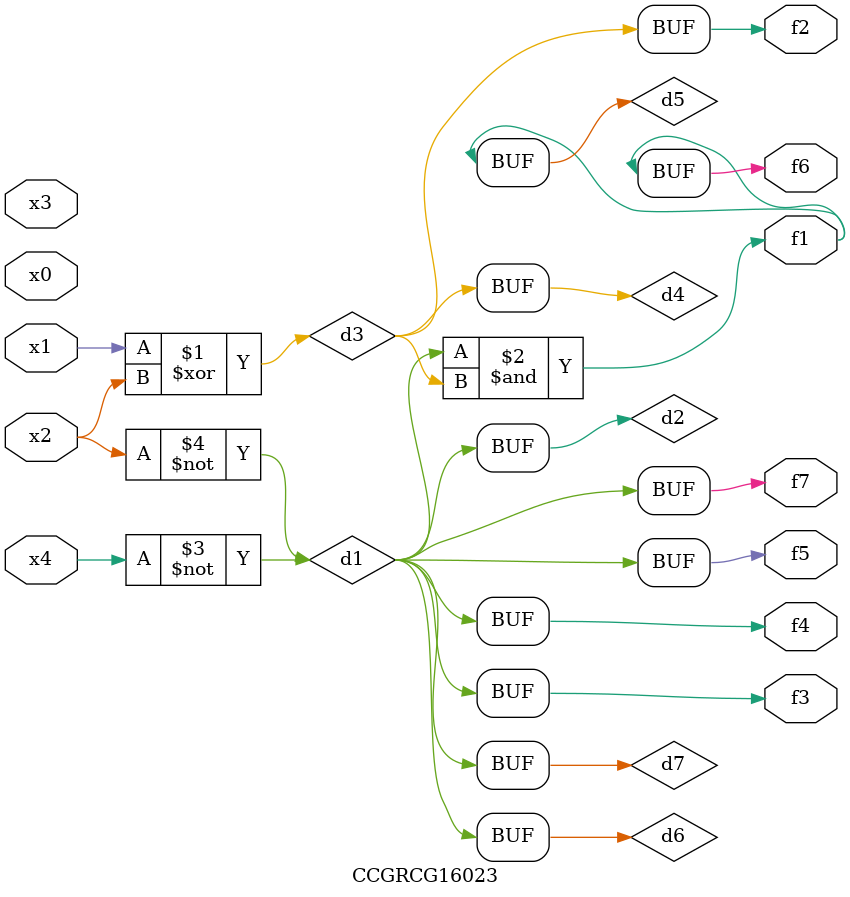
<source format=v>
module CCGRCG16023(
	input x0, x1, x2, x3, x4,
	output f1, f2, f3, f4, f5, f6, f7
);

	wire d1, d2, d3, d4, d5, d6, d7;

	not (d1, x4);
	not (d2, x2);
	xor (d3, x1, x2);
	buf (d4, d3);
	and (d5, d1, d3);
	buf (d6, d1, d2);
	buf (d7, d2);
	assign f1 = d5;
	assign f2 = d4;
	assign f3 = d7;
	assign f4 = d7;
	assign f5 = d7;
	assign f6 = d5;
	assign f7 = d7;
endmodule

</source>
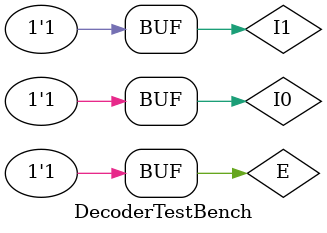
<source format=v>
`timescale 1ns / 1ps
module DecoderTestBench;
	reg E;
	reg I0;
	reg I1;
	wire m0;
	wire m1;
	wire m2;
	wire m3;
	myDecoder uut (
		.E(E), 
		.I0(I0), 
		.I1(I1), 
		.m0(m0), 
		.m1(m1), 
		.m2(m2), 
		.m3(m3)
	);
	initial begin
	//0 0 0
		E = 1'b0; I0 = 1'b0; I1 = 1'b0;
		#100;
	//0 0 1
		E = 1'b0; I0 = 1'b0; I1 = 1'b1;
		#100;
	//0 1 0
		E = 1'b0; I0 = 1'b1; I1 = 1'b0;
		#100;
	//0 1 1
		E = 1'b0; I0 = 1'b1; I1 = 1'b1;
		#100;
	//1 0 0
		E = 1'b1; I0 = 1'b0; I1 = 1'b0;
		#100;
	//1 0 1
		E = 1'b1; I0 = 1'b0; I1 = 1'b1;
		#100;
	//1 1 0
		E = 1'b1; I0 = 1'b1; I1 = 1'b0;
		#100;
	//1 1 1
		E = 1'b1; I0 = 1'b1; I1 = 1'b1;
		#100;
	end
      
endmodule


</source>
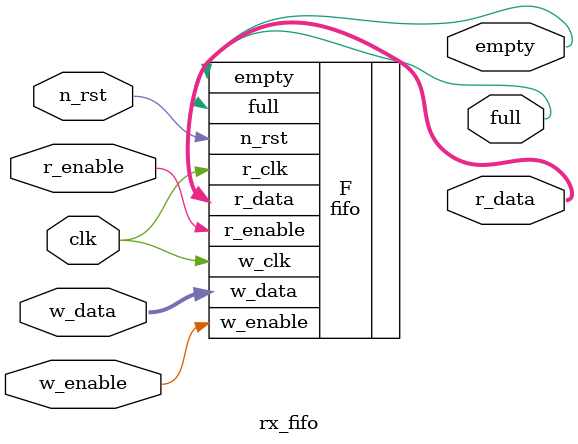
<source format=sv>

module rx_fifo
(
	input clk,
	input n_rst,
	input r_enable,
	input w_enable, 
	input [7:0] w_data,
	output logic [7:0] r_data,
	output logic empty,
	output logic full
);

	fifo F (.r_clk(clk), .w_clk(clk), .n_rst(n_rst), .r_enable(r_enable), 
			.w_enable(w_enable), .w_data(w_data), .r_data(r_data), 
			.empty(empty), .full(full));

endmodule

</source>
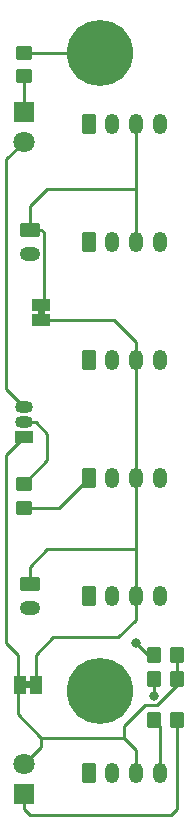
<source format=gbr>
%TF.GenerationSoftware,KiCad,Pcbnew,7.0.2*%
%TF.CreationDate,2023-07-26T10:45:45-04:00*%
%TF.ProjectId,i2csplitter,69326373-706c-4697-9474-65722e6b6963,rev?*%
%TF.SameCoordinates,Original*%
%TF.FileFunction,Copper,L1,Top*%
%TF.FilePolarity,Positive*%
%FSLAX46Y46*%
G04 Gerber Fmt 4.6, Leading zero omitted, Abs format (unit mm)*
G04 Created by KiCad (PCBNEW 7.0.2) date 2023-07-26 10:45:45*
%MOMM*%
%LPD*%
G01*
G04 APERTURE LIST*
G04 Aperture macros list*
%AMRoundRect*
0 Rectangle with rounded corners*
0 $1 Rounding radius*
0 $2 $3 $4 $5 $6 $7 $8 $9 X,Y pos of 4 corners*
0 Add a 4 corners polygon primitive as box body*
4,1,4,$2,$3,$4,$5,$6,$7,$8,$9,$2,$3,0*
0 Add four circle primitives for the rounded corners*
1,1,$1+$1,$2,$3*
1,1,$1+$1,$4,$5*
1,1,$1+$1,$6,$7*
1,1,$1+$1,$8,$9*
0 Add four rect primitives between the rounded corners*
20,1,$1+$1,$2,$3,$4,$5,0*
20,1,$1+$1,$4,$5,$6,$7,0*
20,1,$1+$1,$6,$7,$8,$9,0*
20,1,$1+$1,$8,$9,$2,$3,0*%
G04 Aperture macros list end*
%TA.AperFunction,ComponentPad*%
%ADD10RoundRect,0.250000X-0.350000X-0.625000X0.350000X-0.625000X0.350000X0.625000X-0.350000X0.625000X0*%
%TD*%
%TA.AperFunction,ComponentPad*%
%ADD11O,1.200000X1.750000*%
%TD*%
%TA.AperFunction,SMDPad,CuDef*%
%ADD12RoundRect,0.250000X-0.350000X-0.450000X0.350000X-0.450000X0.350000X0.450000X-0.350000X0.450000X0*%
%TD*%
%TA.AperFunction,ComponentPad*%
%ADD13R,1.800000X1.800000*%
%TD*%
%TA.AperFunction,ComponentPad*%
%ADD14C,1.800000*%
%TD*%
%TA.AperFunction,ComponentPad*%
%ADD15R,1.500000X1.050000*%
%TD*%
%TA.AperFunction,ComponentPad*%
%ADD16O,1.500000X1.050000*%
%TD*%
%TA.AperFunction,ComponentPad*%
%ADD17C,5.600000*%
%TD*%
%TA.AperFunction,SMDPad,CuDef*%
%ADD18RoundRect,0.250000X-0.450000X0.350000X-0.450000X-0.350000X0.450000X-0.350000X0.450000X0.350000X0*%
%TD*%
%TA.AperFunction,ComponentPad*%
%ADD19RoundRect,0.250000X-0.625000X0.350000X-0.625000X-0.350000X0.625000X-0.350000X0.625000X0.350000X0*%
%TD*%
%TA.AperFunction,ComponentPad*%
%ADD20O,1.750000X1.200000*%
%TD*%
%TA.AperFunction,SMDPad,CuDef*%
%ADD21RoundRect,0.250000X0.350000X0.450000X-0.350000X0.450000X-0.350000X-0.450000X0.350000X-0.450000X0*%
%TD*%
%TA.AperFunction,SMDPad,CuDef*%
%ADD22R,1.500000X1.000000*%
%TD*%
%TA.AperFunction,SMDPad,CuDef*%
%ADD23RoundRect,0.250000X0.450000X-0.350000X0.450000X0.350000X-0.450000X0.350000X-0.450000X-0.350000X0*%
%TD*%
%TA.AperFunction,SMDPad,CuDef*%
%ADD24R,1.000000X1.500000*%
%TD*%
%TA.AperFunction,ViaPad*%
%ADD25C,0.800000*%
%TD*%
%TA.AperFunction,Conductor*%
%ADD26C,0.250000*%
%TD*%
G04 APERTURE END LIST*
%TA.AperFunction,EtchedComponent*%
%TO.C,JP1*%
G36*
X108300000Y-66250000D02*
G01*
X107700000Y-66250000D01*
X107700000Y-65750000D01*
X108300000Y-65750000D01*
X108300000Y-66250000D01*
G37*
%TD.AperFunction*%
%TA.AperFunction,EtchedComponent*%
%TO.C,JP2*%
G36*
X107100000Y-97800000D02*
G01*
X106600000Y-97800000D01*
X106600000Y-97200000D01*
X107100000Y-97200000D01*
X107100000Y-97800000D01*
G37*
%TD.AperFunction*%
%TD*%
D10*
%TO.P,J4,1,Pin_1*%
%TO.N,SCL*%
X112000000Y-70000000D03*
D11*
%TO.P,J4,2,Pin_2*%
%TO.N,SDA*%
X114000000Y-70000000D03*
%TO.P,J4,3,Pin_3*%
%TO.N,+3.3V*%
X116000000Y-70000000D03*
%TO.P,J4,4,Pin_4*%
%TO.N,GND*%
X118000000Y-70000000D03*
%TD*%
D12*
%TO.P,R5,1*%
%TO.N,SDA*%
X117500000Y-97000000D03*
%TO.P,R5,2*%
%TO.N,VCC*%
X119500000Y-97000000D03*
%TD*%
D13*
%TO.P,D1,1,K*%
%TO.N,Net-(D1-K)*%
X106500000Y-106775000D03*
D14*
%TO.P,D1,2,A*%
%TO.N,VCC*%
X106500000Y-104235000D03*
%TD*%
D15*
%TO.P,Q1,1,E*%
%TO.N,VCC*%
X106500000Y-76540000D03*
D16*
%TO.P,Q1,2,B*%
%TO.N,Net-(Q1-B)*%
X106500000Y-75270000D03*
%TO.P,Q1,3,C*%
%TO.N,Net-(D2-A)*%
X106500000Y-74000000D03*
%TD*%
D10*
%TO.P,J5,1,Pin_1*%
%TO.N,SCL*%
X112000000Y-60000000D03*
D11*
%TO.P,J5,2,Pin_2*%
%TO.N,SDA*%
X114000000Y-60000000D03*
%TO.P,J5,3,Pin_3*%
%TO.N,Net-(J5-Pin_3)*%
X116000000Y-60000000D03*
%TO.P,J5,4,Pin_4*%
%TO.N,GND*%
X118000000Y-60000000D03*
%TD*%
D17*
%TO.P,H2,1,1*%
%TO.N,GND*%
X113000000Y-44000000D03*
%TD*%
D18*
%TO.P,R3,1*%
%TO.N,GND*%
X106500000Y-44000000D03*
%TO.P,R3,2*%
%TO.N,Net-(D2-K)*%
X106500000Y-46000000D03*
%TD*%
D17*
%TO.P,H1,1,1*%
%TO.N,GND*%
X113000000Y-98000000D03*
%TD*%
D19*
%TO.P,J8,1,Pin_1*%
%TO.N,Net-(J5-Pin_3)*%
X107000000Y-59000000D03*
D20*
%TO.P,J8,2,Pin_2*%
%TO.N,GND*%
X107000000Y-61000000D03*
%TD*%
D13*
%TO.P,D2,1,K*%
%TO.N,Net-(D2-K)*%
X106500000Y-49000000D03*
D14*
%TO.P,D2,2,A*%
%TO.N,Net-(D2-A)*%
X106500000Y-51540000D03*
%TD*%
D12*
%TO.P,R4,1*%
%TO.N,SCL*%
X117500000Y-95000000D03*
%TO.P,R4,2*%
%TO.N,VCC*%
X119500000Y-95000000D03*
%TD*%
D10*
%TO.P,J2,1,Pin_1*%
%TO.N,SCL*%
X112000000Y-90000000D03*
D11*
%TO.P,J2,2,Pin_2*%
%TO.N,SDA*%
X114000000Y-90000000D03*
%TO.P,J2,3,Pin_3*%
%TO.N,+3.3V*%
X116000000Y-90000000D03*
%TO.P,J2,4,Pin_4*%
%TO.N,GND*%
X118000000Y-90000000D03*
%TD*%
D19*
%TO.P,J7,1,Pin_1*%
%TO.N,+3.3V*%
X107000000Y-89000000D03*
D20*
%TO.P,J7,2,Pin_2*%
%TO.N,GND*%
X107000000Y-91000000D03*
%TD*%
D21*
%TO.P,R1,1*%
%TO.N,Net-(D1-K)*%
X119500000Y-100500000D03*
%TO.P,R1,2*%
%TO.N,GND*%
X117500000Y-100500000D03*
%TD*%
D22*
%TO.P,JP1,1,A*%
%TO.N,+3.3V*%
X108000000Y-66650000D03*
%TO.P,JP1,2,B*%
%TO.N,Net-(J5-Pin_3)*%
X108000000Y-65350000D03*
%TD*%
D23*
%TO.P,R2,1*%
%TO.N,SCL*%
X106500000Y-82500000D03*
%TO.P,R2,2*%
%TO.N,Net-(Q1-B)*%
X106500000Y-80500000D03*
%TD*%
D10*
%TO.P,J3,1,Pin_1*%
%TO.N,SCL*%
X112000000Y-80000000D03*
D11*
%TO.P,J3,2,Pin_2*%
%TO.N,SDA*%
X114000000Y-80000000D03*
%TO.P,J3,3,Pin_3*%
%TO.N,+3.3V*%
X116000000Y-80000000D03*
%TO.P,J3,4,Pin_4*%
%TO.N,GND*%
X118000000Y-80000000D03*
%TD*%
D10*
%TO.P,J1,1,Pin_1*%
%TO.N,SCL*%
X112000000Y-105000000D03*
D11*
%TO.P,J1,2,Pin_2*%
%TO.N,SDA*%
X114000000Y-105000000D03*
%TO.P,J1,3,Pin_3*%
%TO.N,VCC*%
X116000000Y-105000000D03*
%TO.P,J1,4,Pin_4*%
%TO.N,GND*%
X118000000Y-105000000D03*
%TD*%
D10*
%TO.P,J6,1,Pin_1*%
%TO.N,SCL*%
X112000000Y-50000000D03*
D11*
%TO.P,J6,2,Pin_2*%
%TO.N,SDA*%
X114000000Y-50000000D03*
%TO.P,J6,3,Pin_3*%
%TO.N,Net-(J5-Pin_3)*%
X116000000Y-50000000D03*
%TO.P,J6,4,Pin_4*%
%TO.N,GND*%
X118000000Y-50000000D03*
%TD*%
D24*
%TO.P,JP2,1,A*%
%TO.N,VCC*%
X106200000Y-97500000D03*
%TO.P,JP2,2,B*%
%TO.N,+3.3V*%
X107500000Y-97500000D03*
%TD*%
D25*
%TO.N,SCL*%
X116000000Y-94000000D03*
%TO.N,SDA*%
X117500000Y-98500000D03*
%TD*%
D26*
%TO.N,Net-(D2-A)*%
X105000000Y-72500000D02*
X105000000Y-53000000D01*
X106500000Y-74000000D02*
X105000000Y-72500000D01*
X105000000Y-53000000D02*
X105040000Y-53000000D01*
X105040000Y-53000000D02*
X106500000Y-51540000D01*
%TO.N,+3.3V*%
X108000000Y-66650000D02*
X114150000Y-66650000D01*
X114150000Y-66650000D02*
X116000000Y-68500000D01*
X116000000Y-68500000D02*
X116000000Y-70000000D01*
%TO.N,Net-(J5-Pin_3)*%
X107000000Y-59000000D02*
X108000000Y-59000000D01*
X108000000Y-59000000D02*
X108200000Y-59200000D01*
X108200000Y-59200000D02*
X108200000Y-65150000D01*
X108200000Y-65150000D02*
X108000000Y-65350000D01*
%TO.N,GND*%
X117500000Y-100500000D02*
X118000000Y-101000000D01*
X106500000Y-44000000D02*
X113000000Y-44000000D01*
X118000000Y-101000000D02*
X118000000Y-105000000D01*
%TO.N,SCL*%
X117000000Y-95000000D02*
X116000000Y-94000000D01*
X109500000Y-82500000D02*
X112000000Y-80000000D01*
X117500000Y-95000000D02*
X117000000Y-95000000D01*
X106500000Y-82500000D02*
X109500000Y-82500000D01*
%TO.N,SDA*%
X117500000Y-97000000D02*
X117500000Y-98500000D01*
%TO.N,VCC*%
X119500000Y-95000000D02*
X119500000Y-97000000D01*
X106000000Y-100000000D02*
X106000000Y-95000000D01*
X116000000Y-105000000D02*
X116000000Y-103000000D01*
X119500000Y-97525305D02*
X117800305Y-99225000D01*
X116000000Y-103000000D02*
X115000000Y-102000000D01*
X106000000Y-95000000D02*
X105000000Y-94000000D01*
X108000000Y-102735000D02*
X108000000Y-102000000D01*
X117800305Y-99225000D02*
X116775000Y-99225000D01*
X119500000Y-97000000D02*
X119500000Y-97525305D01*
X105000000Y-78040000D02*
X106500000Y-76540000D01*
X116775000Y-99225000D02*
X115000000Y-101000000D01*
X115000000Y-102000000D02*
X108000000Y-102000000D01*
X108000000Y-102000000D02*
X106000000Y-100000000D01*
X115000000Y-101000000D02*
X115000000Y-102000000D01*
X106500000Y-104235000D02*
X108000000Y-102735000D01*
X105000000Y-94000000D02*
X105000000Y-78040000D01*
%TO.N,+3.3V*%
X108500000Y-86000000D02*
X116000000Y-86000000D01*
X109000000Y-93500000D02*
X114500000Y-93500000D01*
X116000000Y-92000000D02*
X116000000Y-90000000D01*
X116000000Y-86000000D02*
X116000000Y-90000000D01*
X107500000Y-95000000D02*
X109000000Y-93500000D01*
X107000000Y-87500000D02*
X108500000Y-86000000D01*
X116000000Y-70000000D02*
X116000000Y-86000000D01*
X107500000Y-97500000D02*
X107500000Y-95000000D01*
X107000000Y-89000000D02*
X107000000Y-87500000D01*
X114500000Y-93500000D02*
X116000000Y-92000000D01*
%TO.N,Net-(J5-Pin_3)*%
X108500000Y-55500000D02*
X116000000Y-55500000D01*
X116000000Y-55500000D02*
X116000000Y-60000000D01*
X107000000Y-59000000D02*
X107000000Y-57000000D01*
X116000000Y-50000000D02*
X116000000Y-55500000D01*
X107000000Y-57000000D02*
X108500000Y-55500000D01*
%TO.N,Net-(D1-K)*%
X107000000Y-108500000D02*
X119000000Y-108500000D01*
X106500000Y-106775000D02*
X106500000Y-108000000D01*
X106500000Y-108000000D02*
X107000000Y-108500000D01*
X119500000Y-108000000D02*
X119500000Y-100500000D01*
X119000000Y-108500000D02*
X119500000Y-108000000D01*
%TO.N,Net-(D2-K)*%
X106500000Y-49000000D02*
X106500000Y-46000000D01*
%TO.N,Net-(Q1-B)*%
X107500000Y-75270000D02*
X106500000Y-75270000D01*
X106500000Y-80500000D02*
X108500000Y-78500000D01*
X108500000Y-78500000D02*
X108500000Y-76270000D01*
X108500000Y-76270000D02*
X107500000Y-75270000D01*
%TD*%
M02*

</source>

▸ **REQUIRED WORK**
Copy out each line of the entries where the word "wire" is found.

▸ **RESPONSE BELOW**
	wire d1, d2, d3, d4, d5, d6, d7;
	wire m0;
	wire m1;
	wire m2;
	wire m3;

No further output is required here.